2 Según el estudio de la Pennsylvania State University, publicado el año pasado (Pedophiles and Priests), actualmente serían 60 los sacerdotes suspendidos por abusos sexuales (es decir, en espera de establecer la verdad) en 17 diócesis, equivalente al 0,3% del total de los sacerdotes americanos. Mientras que, según los archivos de la Santa Sede, resultan 259 los casos de abuso sexual comprobados (pedofilia y relaciones homosexuales con adolescentes) en los últimos 65 años, con esta interesante andadura: 1 caso en los años ’30, 5 en la década ‘40-’50, 52 en la sucesiva, 124 en los años ’70 que representan la cumbre, 53 en los años ’80, 2 en la década ‘90-2000, un caso en el 2000 y ninguno en el año pasado [cf. A. Bobbio, Mea culpa, en “Famiglia Cristiana”, 18 (2002) 36-37].

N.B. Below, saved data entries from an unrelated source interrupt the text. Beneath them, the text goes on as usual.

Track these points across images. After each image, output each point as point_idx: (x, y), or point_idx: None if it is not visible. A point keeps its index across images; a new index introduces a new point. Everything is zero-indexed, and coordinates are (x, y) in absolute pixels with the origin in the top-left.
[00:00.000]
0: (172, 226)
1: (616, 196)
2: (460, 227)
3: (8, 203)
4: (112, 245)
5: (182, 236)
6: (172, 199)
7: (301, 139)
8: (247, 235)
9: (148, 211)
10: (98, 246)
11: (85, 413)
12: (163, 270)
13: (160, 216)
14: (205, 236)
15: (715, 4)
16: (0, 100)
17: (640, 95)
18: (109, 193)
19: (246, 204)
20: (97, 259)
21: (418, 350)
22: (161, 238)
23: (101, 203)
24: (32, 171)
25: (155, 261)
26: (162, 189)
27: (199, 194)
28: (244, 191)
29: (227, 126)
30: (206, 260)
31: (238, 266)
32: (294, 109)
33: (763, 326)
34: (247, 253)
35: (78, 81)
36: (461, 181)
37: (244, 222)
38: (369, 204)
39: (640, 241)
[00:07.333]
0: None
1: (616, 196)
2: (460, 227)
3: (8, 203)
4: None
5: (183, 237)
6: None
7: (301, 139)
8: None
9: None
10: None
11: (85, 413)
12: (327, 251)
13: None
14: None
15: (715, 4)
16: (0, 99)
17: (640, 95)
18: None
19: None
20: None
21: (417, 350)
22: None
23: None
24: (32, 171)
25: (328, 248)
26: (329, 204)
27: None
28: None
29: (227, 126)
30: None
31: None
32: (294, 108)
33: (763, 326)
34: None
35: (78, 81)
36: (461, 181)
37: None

3 En Italia son siete los sacerdotes condenados a penas de detención por pedofilia (cfr. Bobbio, Mea culpa, 38).

4 “El celibato de los sacerdotes irrita a muchos porque es el último signo de la posibilidad de vivir de forma diversa en el mundo” (V. Messori, en “Avvenire” del día 22/IV/1995, p. 12). Le hace de eco Sam Ewing en su Mature Living: “No hay nada más embarazoso que observar a alguien que hace aquello que habías declarado imposible de hacer”.

5 En estos dos párrafos sigo mi Un Dio da amare. La vocazione per tutti alla verginità, Milán 2002, pp. 11-16.

6 Novo Millennio Ineunte, 9.

7 Se trata del III Prefacio del tiemo pascual: “y con los signos de la pasión vive inmortal”. Interesante, en ese sentido, que en el gran mosaico de la capilla papal Redemptoris Mater, el P. Rupnik haya representado a todos los resucitados con los estigmas.